### [YOUR INSTRUCTIONS]
Output the entire passage on ID and IDREF directives in FOR XML EXPLICIT queries, word for word.

### [EXERCISE TEXT]
************
Assume also that the CustomerID attribute of the <Customer> element is to be of ID type and the CustomerID attribute of <Order> element is to be an IDREF type. Because an order can belong to only one customer, an IDREF is specified.
The process of writing the query to produce the universal table and the processing of the universal table rowset to produce the resulting XML document is similar to the process described in Example A and Example B. The only addition to the query is that the directives (ID and IDREF) are specified as part of the columns.
This is the query: 
SELECT 1                    as Tag, 
       NULL                 as Parent,
       Customers.CustomerID as [Customer!1!CustomerID!id],
       NULL                 as [Order!2!OrderID!element],
       NULL                 as [Order!2!CustomerID!idref], 
       NULL                 as [Order!2!OrderDate]
FROM Customers
UNION ALL
SELECT 2, 
       1,
       Customers.CustomerID,
       Orders.OrderID, Orders.CustomerID,
       Orders.OrderDate
FROM Customers, Orders
WHERE Customers.CustomerID = Orders.CustomerID
ORDER BY [Customer!1!CustomerID!id], [Order!2!OrderID!element]
FOR XML EXPLICIT, XMLDATA

The ID or IDREF directives specified in the query mark the elements/attributes in the XML-Data schema. In the query:

ID directive is specified as part of the universal table column name (Customer!1!CustomerID!id). This directive makes the CustomerID attribute of the <Customer> element in the returned XML documents an ID type attribute. In the XML-Data schema the dt:type value is ID in the AttributeType declaration.
************
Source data

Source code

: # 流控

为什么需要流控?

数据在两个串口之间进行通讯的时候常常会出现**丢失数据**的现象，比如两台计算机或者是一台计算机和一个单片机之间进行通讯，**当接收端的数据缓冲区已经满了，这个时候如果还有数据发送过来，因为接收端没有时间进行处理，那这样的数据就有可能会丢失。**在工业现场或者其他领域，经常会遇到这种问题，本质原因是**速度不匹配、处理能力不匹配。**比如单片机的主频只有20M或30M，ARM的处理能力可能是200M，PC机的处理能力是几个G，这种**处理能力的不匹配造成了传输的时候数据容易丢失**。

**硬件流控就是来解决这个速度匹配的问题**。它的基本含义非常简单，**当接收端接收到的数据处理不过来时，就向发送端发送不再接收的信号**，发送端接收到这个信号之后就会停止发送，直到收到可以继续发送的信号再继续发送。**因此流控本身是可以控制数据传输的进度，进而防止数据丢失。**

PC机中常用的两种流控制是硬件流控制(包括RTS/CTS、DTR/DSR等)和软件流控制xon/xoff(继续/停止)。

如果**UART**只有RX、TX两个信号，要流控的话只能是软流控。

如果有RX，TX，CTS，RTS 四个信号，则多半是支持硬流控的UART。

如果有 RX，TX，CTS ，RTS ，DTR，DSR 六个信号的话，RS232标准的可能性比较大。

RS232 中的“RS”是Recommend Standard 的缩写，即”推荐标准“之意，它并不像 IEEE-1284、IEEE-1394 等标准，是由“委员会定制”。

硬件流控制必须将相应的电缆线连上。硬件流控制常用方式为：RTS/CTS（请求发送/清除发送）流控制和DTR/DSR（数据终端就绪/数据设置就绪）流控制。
************
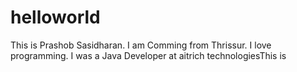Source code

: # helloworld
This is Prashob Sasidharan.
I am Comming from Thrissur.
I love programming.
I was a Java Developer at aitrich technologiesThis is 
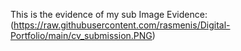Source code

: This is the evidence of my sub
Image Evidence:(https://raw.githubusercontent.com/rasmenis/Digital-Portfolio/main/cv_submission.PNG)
************
### [RESPONSE BOX]
Assume also that the CustomerID attribute of the <Customer> element is to be of ID type and the CustomerID attribute of <Order> element is to be an IDREF type. Because an order can belong to only one customer, an IDREF is specified.
The process of writing the query to produce the universal table and the processing of the universal table rowset to produce the resulting XML document is similar to the process described in Example A and Example B. The only addition to the query is that the directives (ID and IDREF) are specified as part of the columns.
This is the query: 
SELECT 1                    as Tag, 
       NULL                 as Parent,
       Customers.CustomerID as [Customer!1!CustomerID!id],
       NULL                 as [Order!2!OrderID!element],
       NULL                 as [Order!2!CustomerID!idref], 
       NULL                 as [Order!2!OrderDate]
FROM Customers
UNION ALL
SELECT 2, 
       1,
       Customers.CustomerID,
       Orders.OrderID, Orders.CustomerID,
       Orders.OrderDate
FROM Customers, Orders
WHERE Customers.CustomerID = Orders.CustomerID
ORDER BY [Customer!1!CustomerID!id], [Order!2!OrderID!element]
FOR XML EXPLICIT, XMLDATA

The ID or IDREF directives specified in the query mark the elements/attributes in the XML-Data schema. In the query:

ID directive is specified as part of the universal table column name (Customer!1!CustomerID!id). This directive makes the CustomerID attribute of the <Customer> element in the returned XML documents an ID type attribute. In the XML-Data schema the dt:type value is ID in the AttributeType declaration.